◆ WRITTEN PROBLEM:
Copy out every text line from the items below with no changes, and leave out the pictures.

** Start GIVEN RECORDS **

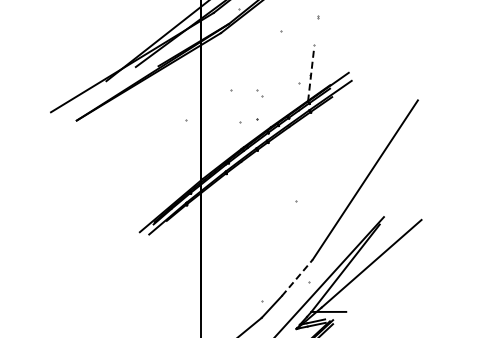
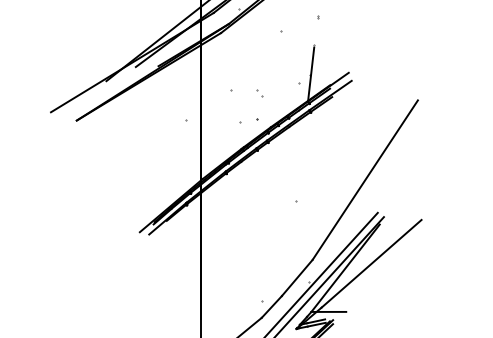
line at (311, 74): dashed -> solid
line at (322, 273): none -> present
line at (297, 278): dashed -> solid
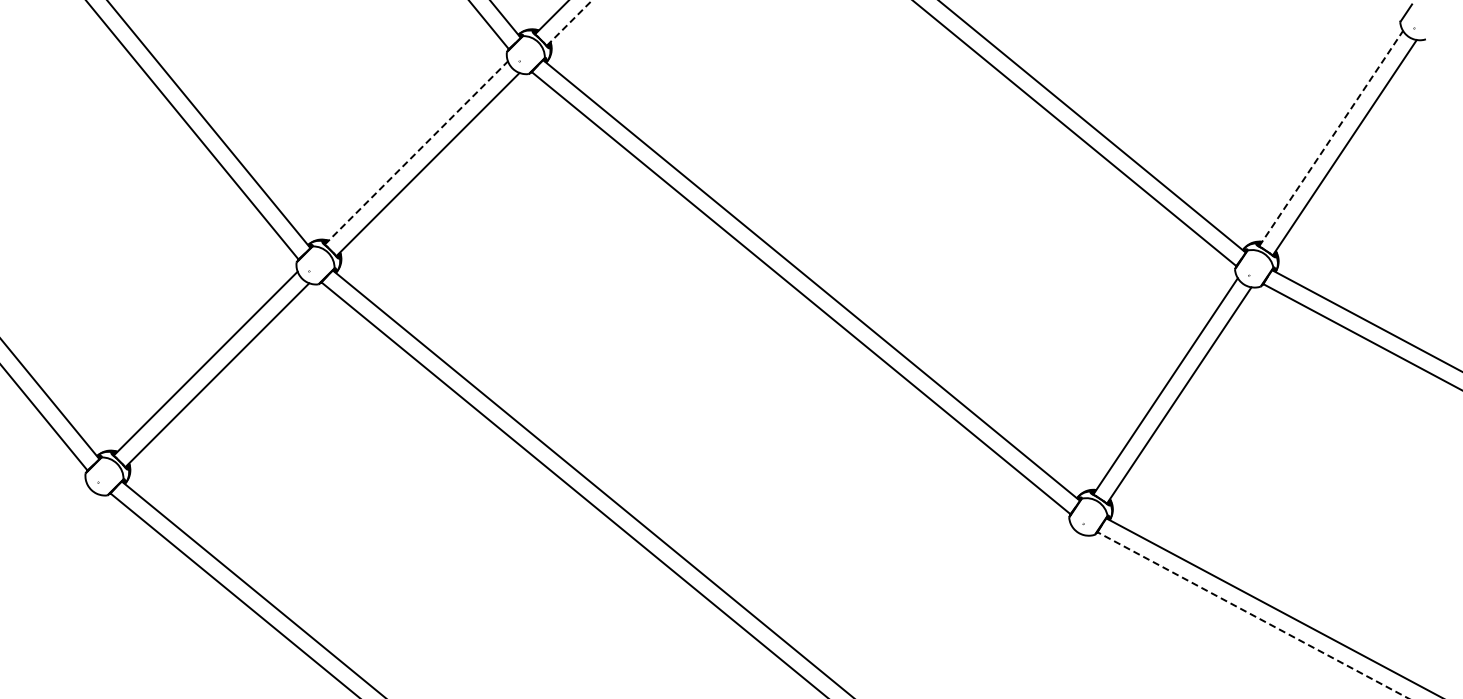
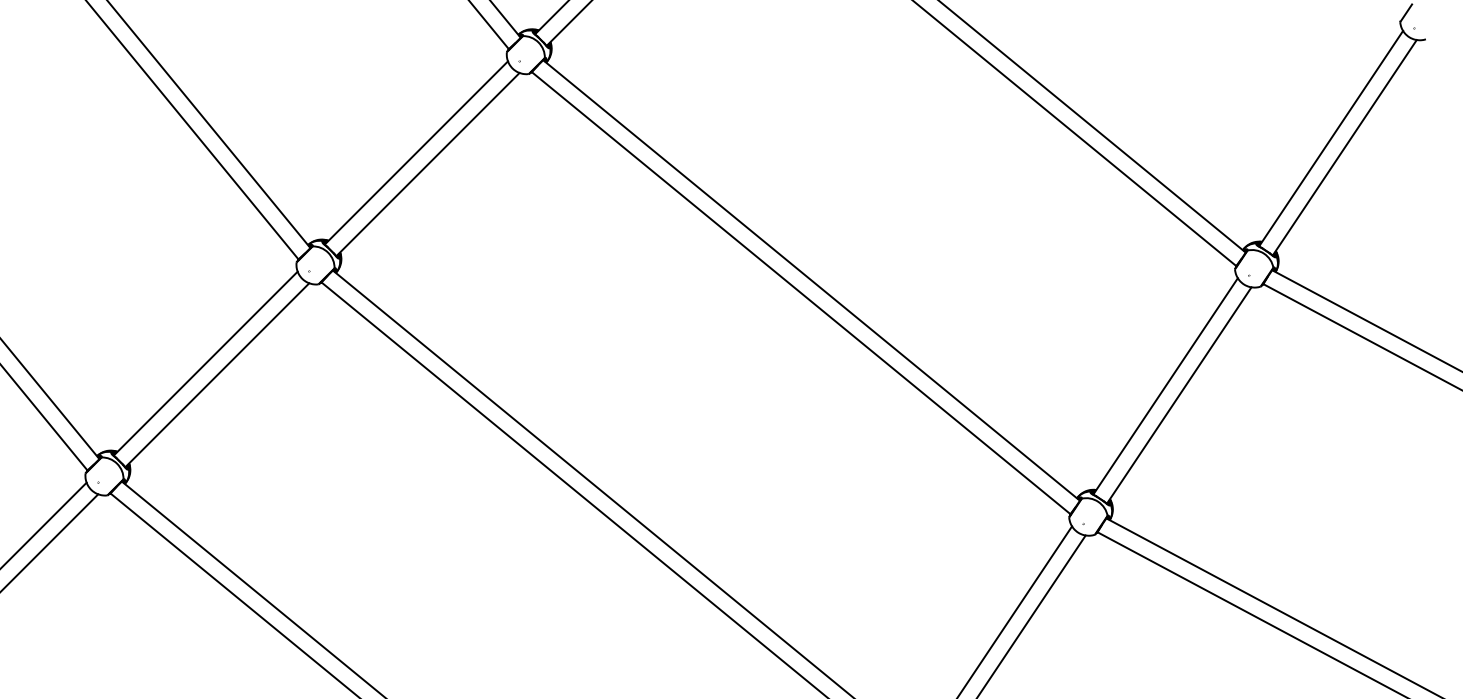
line at (570, 22): dashed -> solid
line at (1331, 138): dashed -> solid
line at (416, 152): dashed -> solid
line at (44, 524): none -> present
line at (50, 542): none -> present
line at (1015, 610): none -> present
line at (1031, 615): none -> present
line at (1252, 615): dashed -> solid
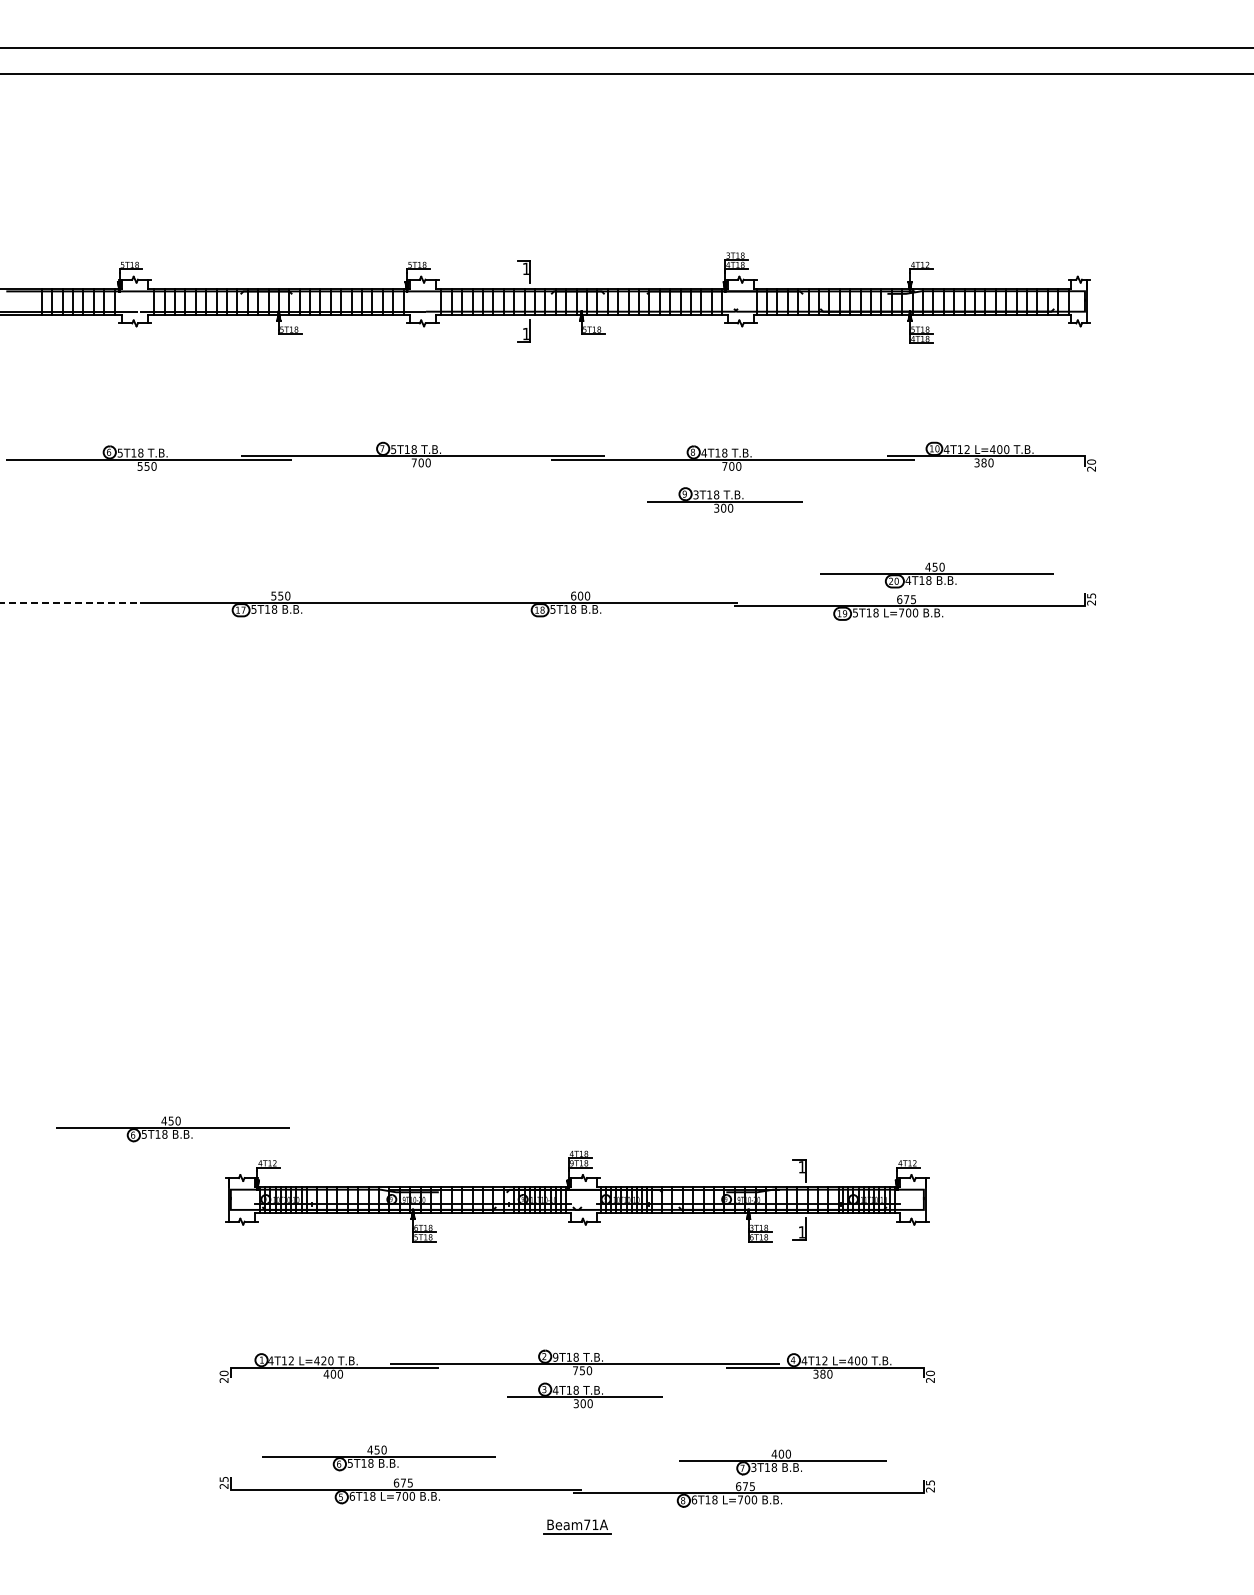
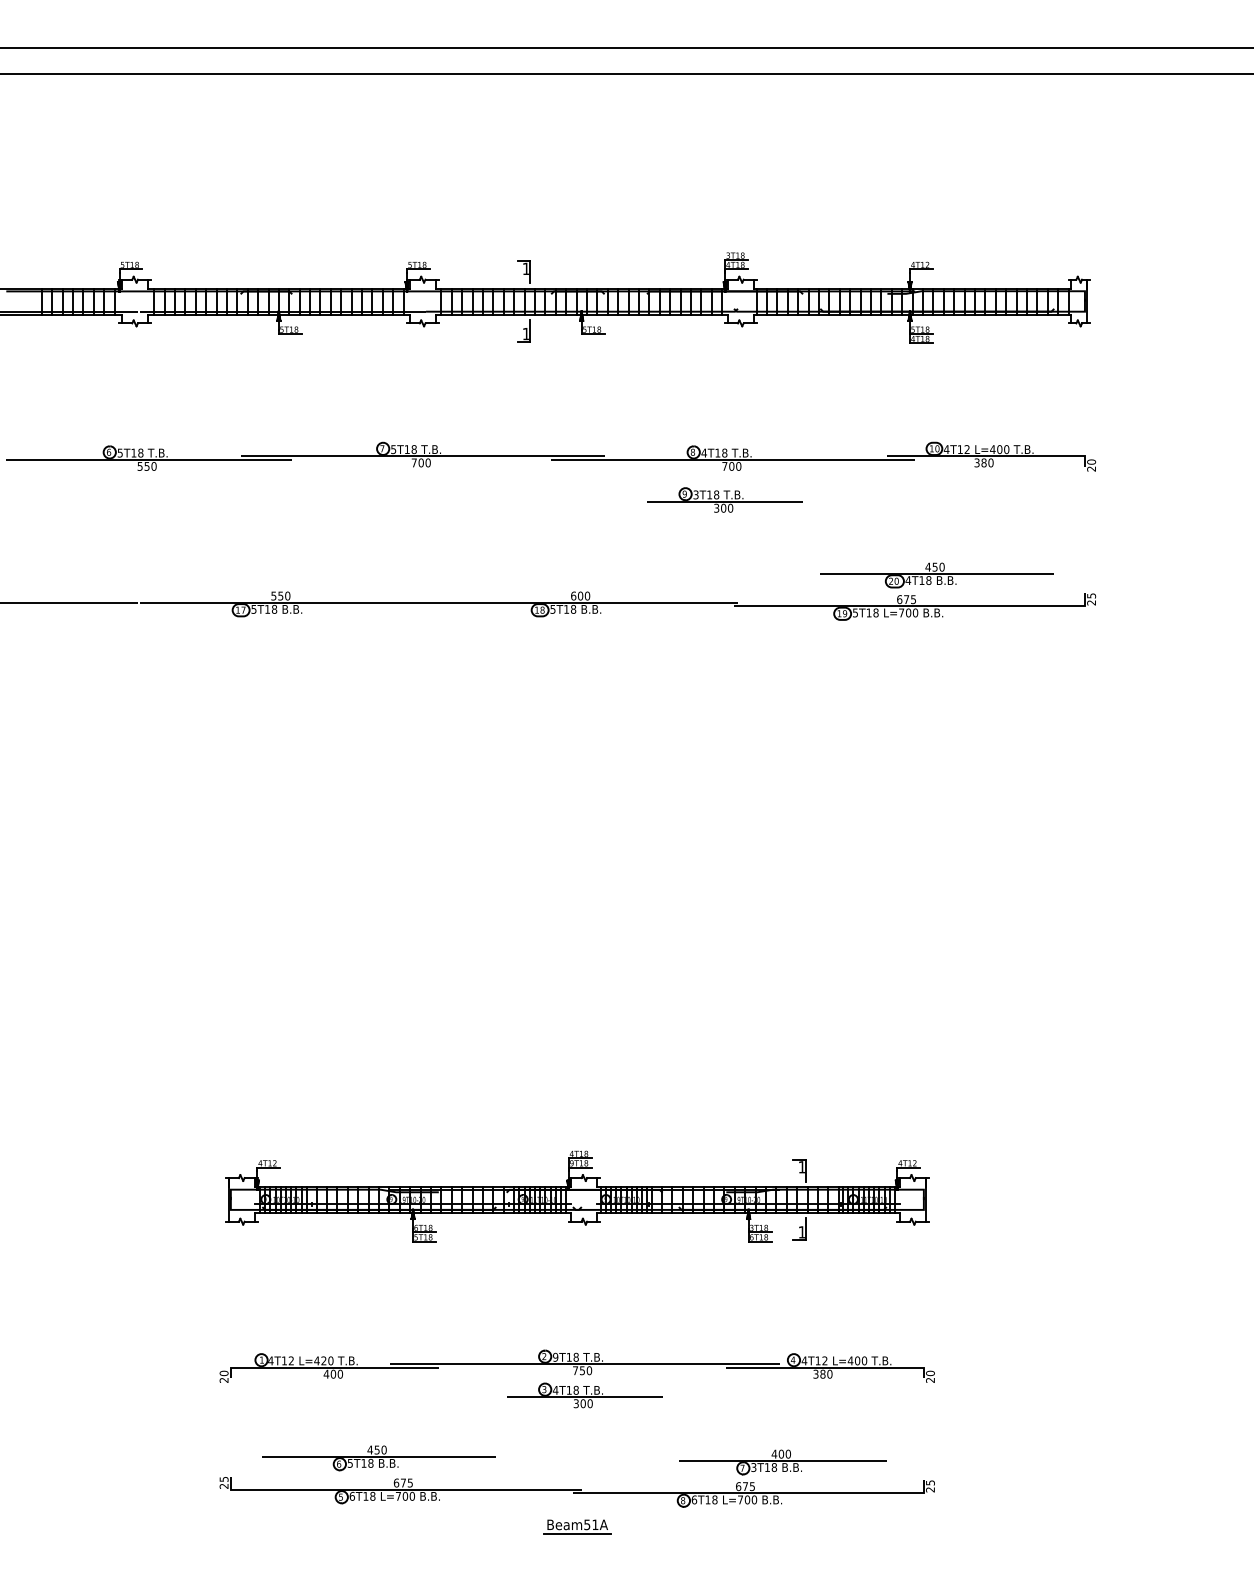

** End GIVEN RECORDS **

◆ CORRECT ANSWER:
line at (311, 74): dashed -> solid
line at (322, 273): none -> present
line at (297, 278): dashed -> solid
line at (570, 22): dashed -> solid
line at (1331, 138): dashed -> solid
line at (416, 152): dashed -> solid
line at (44, 524): none -> present
line at (50, 542): none -> present
line at (1015, 610): none -> present
line at (1031, 615): none -> present
line at (1252, 615): dashed -> solid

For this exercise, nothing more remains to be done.